Takeaways for the practitioner
If you are porting object detection to any domain where the target is a parameterised physical object rather than a pixel region — sinusoids, well picks, seismic horizons, lab spectra — resist the reflex to reach for IoU and mAP. Ask first what error a domain expert would actually flag, express that error in the expert's own units, and build your confusion matrix on a tolerance in those units. For borehole fractures the unit is centimetres of depth, the tolerances that matter are 3 cm and 5 cm, and the discipline of reporting both is what turns a model score into something a petrophysicist will trust enough to put in the loop. The metric is not a formality you compute after the model is done. It is part of the model, and on this problem it was the part that decided whether anyone believed the rest — the same floor-first discipline we carry across the operators we have worked with, in the Middle East and the United States.
Key takeaways
- A fracture on an image log is a one-pixel sinusoid parameterised by depth, dip, and azimuth — it has no box and no mask, so IoU, mAP, and pixel accuracy are structurally the wrong metrics: they are blind to depth error and sensitive to amplitude geometry no one cares about.
- The sensor sets a hard floor: one log pixel ≈ 3 cm, so a ±3 cm depth uncertainty is baked into the ground truth. Any metric demanding pixel-exact agreement measures the raster's quantisation, not the model — the metric must be tolerant in centimetres of rock by construction.
- The domain-correct metric is a depth-tolerance confusion matrix: a pick within tolerance of a ground-truth fracture is a TP, an unmatched prediction is an FP, an unmatched fracture is an FN. Matching is one-to-one (bipartite), reusing the model's own training-time assignment at test time in physical units.
- Reporting F1 at both 3 cm and 5 cm is the honest disclosure: fractures 65%→75% and beddings 63%→69% as the band loosens, with depth MAE only 1.04–1.20 cm at 3 cm.
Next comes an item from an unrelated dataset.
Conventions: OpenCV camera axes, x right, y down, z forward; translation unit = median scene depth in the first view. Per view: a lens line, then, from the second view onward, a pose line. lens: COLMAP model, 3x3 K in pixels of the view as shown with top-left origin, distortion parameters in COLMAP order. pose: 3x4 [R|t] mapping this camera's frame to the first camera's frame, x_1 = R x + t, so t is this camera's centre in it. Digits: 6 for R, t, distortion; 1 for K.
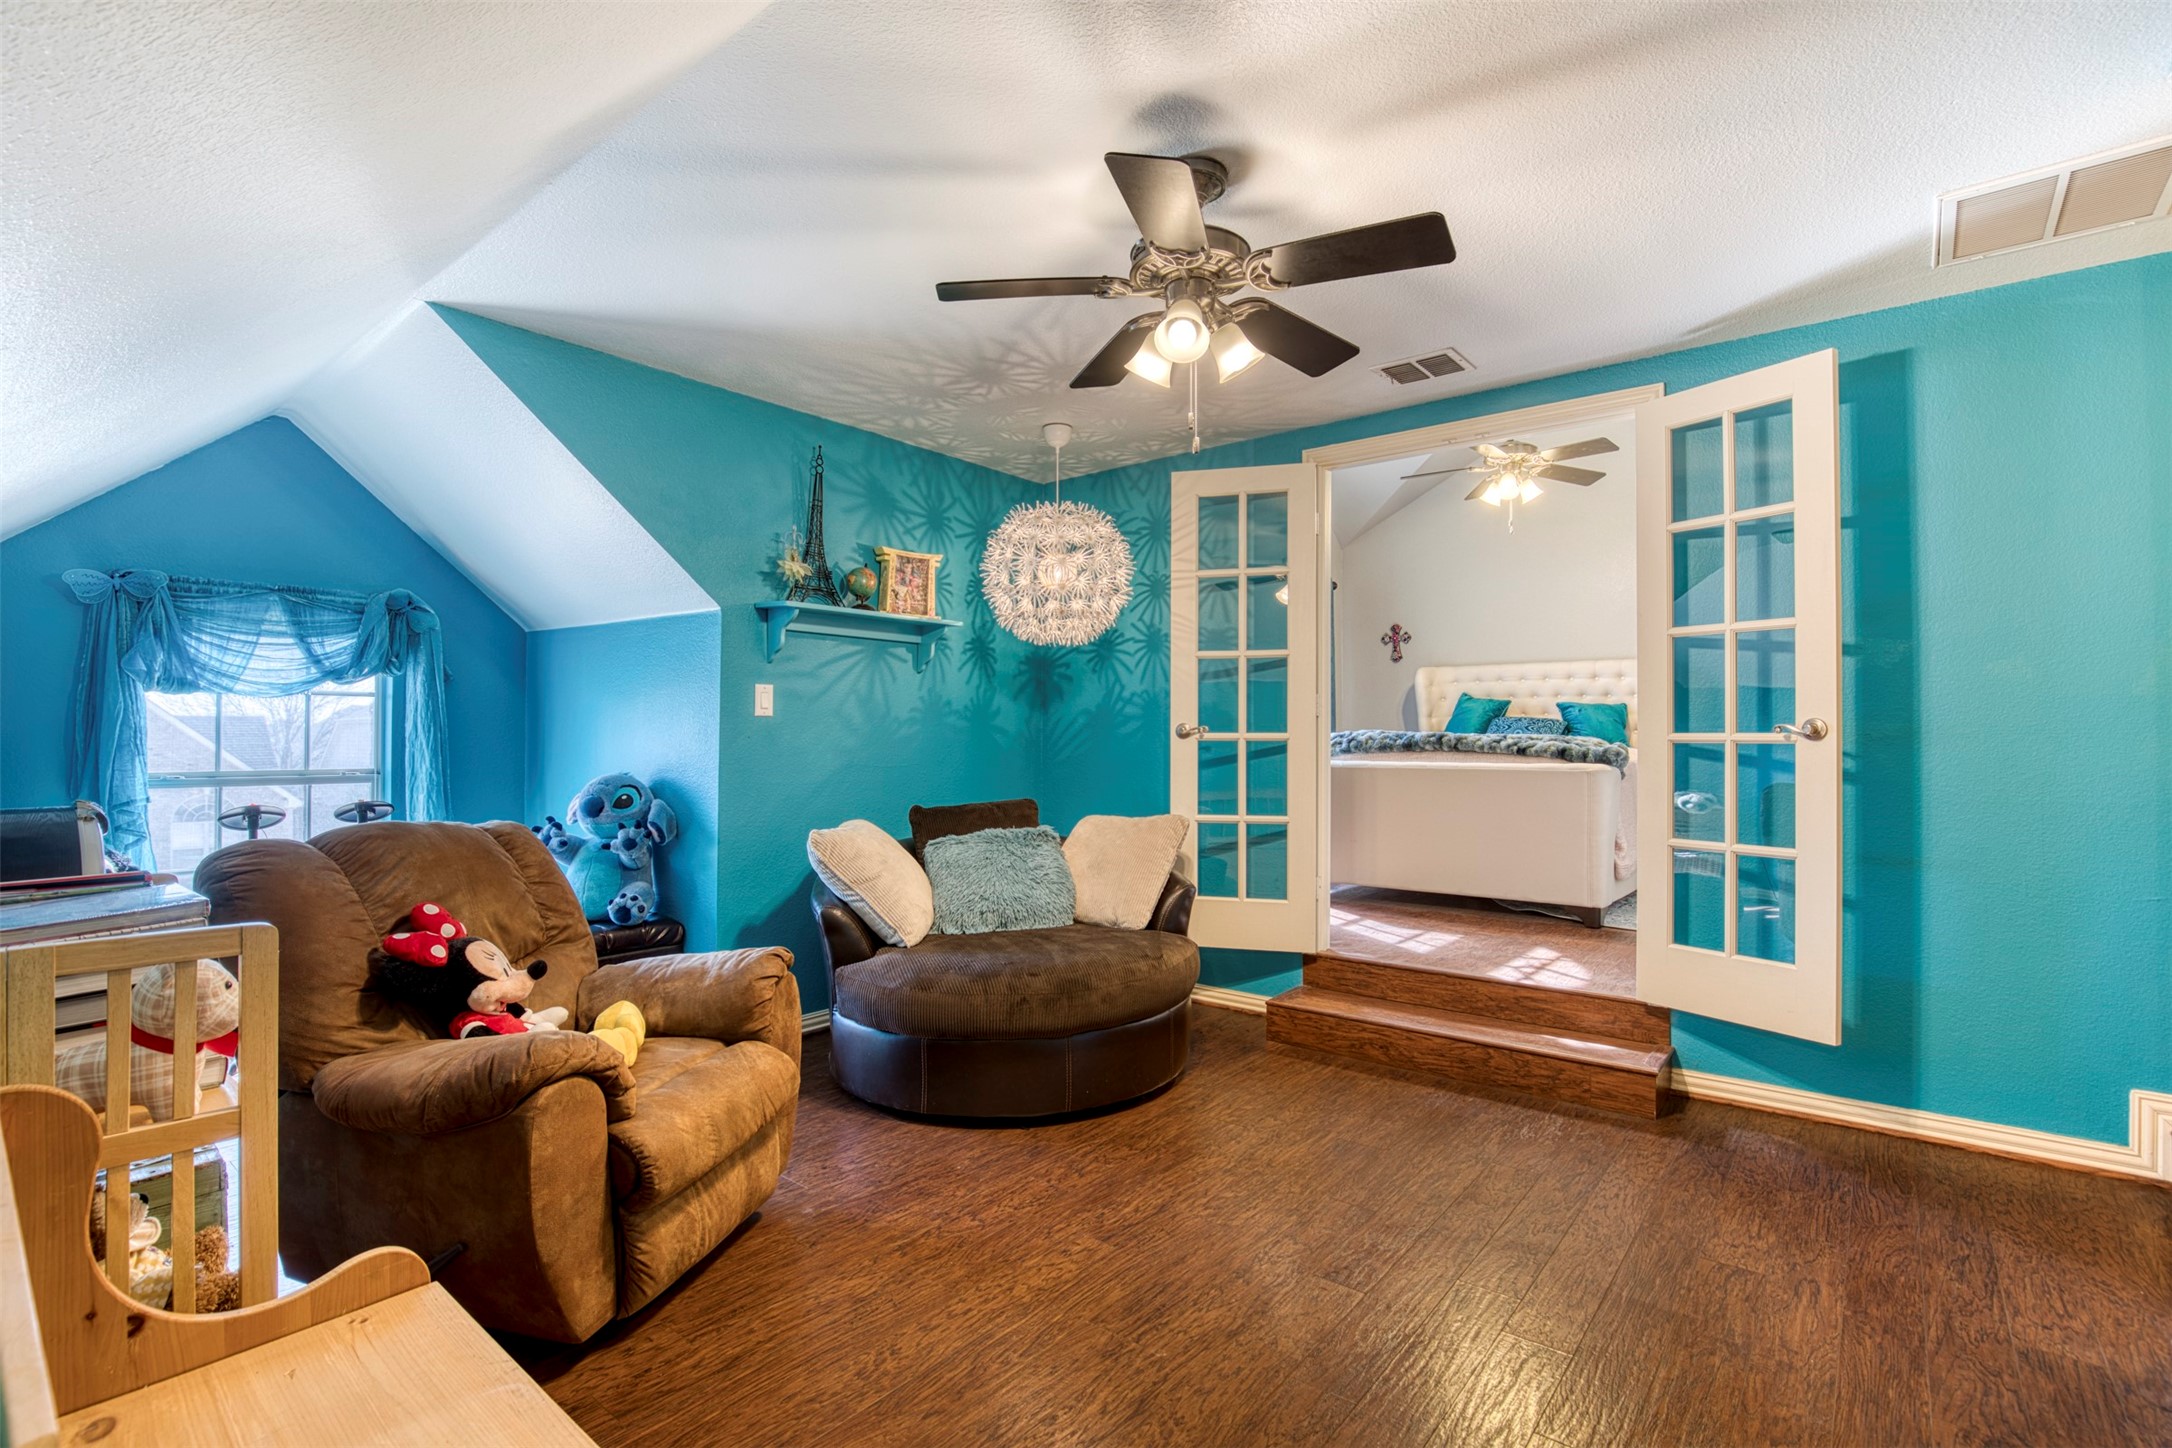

The ~10-point jump proves the misses cluster just outside the tightest band rather than being wild errors.
- Scoring each axis in its own unit exposes that depth detection is the binding constraint while geometry (dip ~90% at 3°, azimuth ~92% at 15°) is already strong — a structure a single blended 'accuracy' number would have hidden. The same scheme transferred unchanged across vertical/horizontal wells and two different imaging tools, which is what lets it serve as a production acceptance gate.